W_s: projection matrix or shortcut transform used when dimensions do not match.

Example

Imagine a block receives the feature representation x = [2.0, 1.5, 0.8]. A normal block would try to directly produce the final desired output H(x) = [2.3, 1.4, 1.0].

The residual block instead learns the difference F(x) = H(x) - x = [0.3, -0.1, 0.2]. Then the output is y = x + F(x) = [2.3, 1.4, 1.0].

This is easier to understand because the block is not rebuilding everything from scratch. It is only increasing the first feature a bit, decreasing the second feature a bit, and increasing the third feature a bit.
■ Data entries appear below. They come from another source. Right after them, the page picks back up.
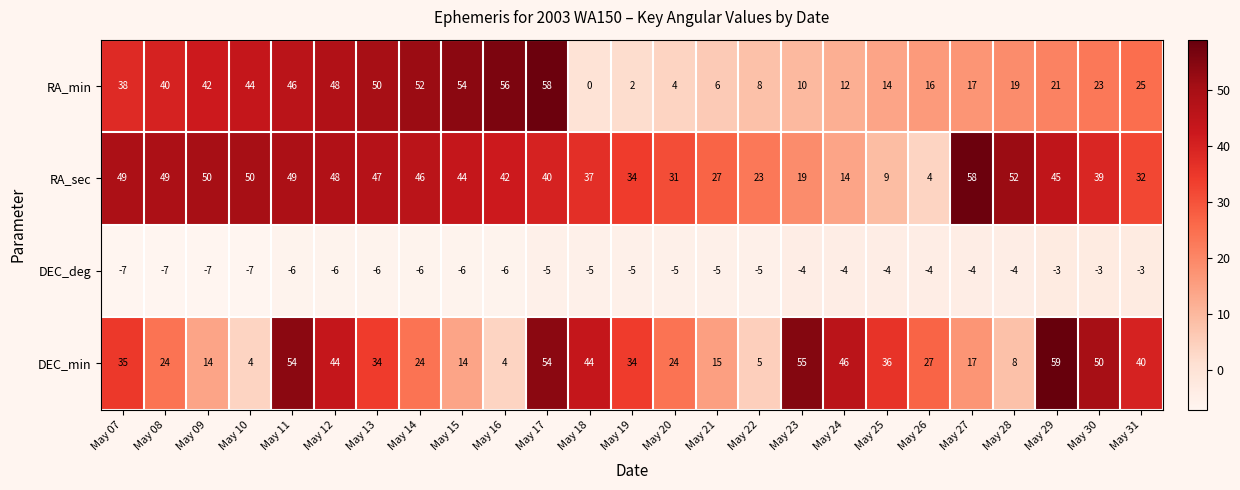

Between May 07 and May 19, which series saw the biggest shift?

RA_min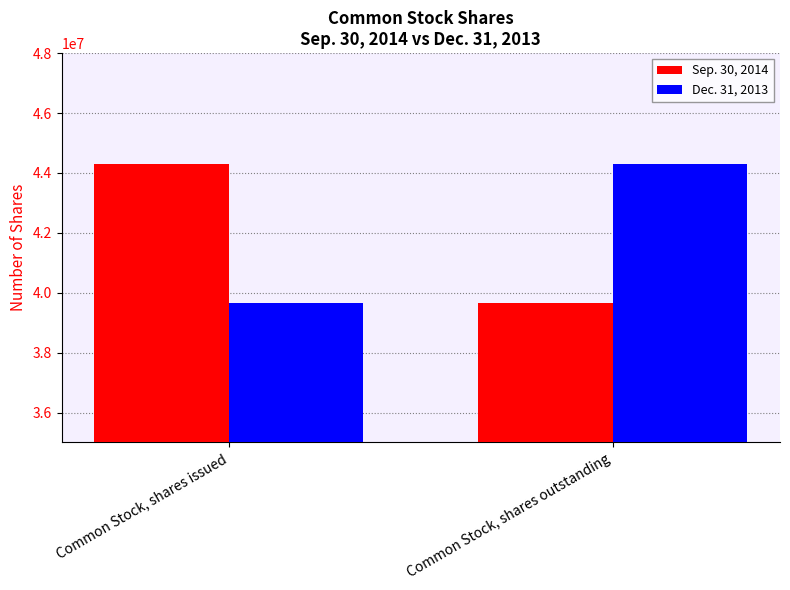

Are the bars horizontal?

No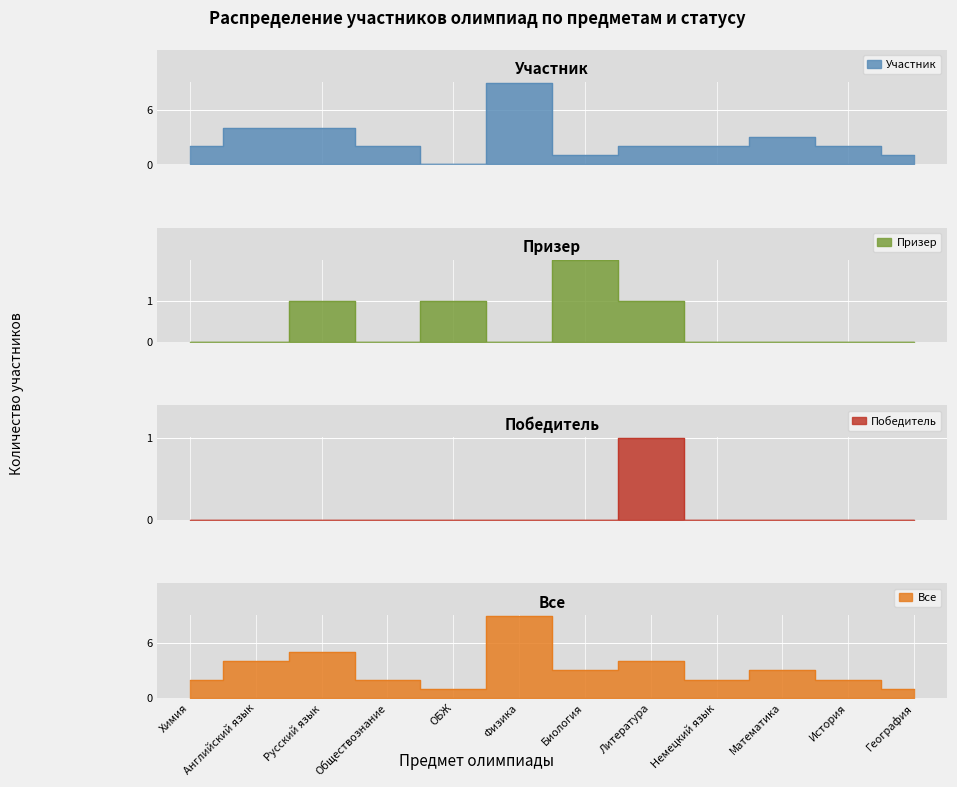

Where does the Участник series first go above 2?

Английский язык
If the extra layers are not helping much, the block can learn a very small correction. That means a residual block can behave like a small correction module instead of forcing every block to invent a completely new representation.

Workflow

Input arrives: the block receives input x.
Main path works: a few layers on the main path compute the residual function F(x).
Skip path carries the input: the shortcut path keeps x available.
Addition happens: the block adds the two paths together as y = x + F(x).
Output moves forward: the result y is sent to the next block.
If shapes differ: the skip path first transforms the input using W_s, then adds it as y = W_sx + F(x).

Pros

Enables much deeper networks to train successfully.
Reduces the degradation problem by making optimization easier.
Helps gradient flow through identity shortcuts.
Lets blocks learn corrections instead of full transformations.

Cons

Does not automatically prevent overfitting.
Deeper is not always better if the overall design is poor.
Dimensions must match before addition, so some blocks need projection shortcuts.
Still needs good architecture, normalization, and optimization to work well.

Takeaway

ResNet does not mean skip learning. It means make learning easier. Each residual block keeps an identity path for the input and learns only the correction it wants to add.

That simple idea makes very deep networks much more trainable. Instead of rebuilding everything at every block, the network can preserve useful information and refine it step by step.